Un détenu fiché, visé par une notice rouge d’Interpol, évadé sans effraction, sans arme, sans complicité armée, simplement en se glissant dans un sac. Voilà où nous en sommes. Samedi, Elyazid A., 20 ans, s’est évaporé de la maison d’arrêt de Corbas, dans le Rhône. Depuis, plus de trace. Mais ne vous inquiétez pas : Interpol a lancé une notice rouge. Une pastille rouge contre un fantôme. L’administration pénitentiaire, elle, parle d’une « accumulation d’erreurs ». Le mot est faible.
Ce jeune homme n’est pas un vulgaire voleur de mobylettes. Il est mis en examen pour « meurtre en bande organisée », « association de malfaiteurs », et « transport de matériel de guerre ». Rien que ça. Et il a suffi d’un sac trop grand et d’un contrôle trop vague pour qu’il sorte de prison comme on sort d’un vestiaire.
La comparaison avec Mohamed Amra, évadé en mai 2024 après une embuscade sanglante, vient immédiatement à l’esprit. À une différence près : ici, pas besoin de Kalachnikov ni de commando. Seulement l’incompétence tranquille d’une administration qui baisse les yeux et des protocoles aussi poreux que le grillage d’un potager municipal.

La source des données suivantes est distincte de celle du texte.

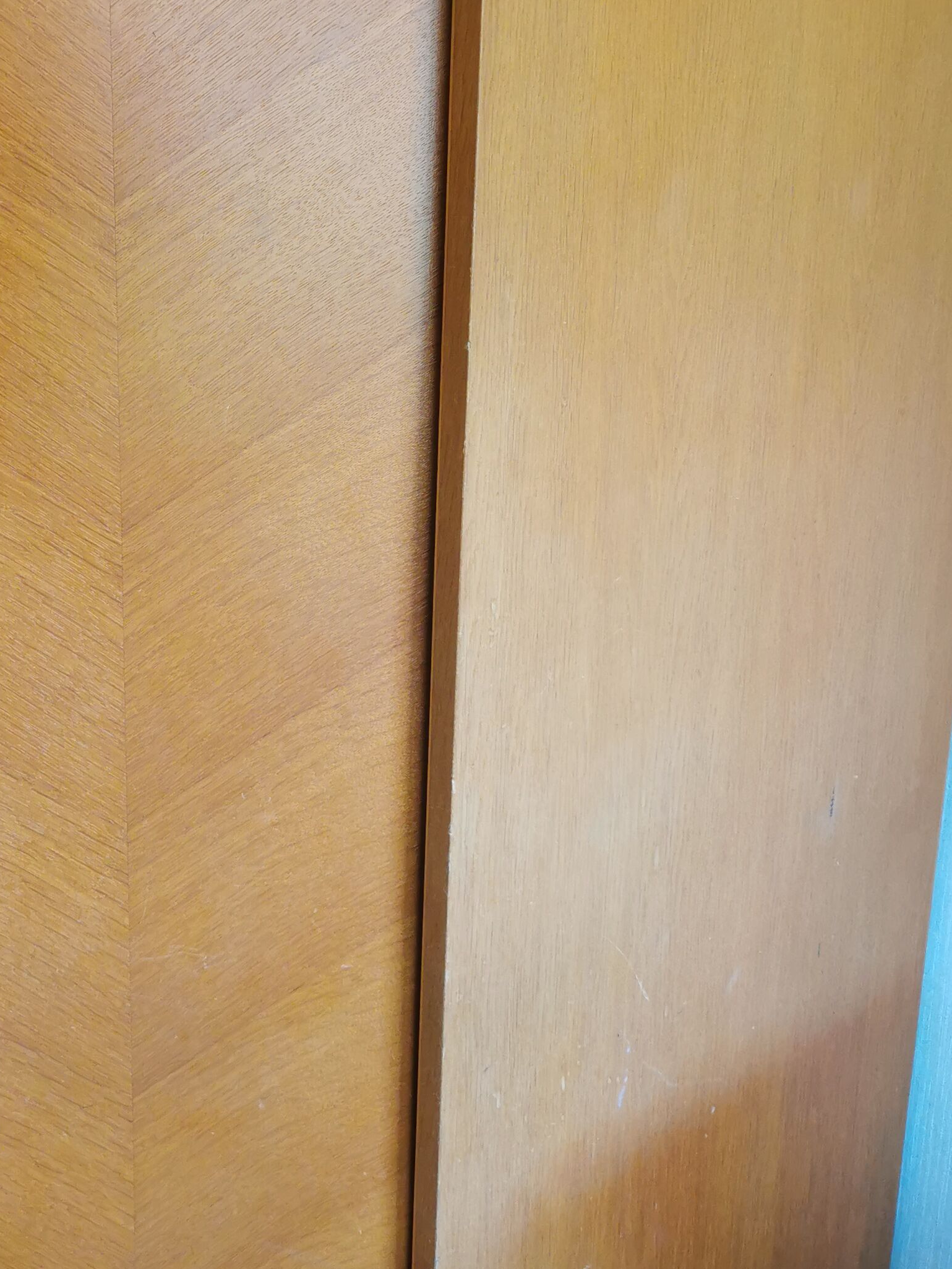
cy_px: 530
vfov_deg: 39.5
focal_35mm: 48
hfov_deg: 29.8
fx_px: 1760
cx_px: 247
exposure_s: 1/100
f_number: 1.8
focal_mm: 5.58
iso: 160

À ce stade, on ne parle plus de dysfonctionnement mais d’effondrement. On confie à la prison la garde d’individus capables de tuer en meute, de se fournir en armes de guerre, et l’on découvre après coup que le niveau de vigilance est à peine supérieur à celui d’un internat de province. Le ministre de la Justice ? Absent. Le directeur de l’administration pénitentiaire ? Navré, bien sûr. Et pendant ce temps, les Français, eux, comprennent que les criminels ne craignent plus ni les barreaux, ni la République.
Dans un pays où les honnêtes gens doivent justifier de tout et obtenir des autorisations pour chaque clou planté dans un mur, un multirécidiviste peut se planquer dans un sac et sortir de prison. Voilà l’ordre que nous promettent les gestionnaires du désordre. On nous parle de « République en marche », mais c’est surtout le crime qui court – et la justice qui traîne la patte.